◆ HOW TO COMPLETE THIS TASK ◆
Copy the stretch from "Step 3 : Mark" through "them cut at D." in the trapezium construction below, putting "curves" wherever "arcs" appears.

Question

Construct an isosceles trapezium ABCD in which $\overline{AB}$ is parallel to $\overline{DC}$ ,AB = 11 cm, DC = 7 cm, AD = BC = 6 cm and calculate its area.

Answer 1

Given :
$\overline{AB}$ is parallel to $\overline{DC}$ ,AB = 11 cm, DC = 7 cm, AD = BC = 6 cm

Steps for construction
Step 1 : Draw a rough diagram and mark the given measurements.

Step 2 : Draw a line segment AB = 11 cm.

Step 3 : Mark E on $\overline{AB}$ such that $\overline{AE}$ = 7 cm ( since DC = 7 cm)

Step 4 : With E and B as centres and (AD = EC = 6 cm) radius 6 cm draw two arcs. Let them cut at C.

Step 5 : Join $\overline{BC}$ and $\overline{EC}$ .

Step 6 : With C and A as centres draw two arcs of radii 7 cm and 6 cm respectively and let them cut at D.

Step 7 : Join $\overline{AD}$ and $\overline{CD}$ . ABCD is the required isosceles trapezium.

Step 8 : From D draw $\overline{DF}\perp \overline{AB}$ and measure the length of DF. DF = h = 5.6 cm. AB = a = 11 cm and CD = b = 7 cm.

Calculation of area:
In the isosceles trapezium ABCD, a = 11 cm, b = 7 cm and h = 5.6 cm.

Area of the isosceles trapezium ABCD = $\frac{1}{2}h(a+b)$

=$\frac{1}{2}\left(5.6\right)(11+7)$

=$\frac{1}{2}\times 5.6\times 18$

= 50.4 $c{m}^2$

◆ SOURCE MATERIAL ◆

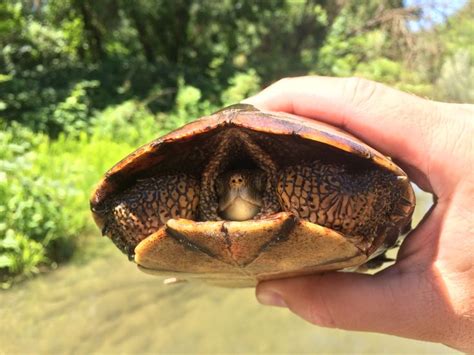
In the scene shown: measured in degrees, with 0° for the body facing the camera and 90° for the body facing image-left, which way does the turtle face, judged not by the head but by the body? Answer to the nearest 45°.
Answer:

◆ SOLUTION TO THE EXERCISE ◆
Step 3 : Mark E on $\overline{AB}$ such that $\overline{AE}$ = 7 cm ( since DC = 7 cm)

Step 4 : With E and B as centres and (AD = EC = 6 cm) radius 6 cm draw two curves. Let them cut at C.

Step 5 : Join $\overline{BC}$ and $\overline{EC}$ .

Step 6 : With C and A as centres draw two curves of radii 7 cm and 6 cm respectively and let them cut at D.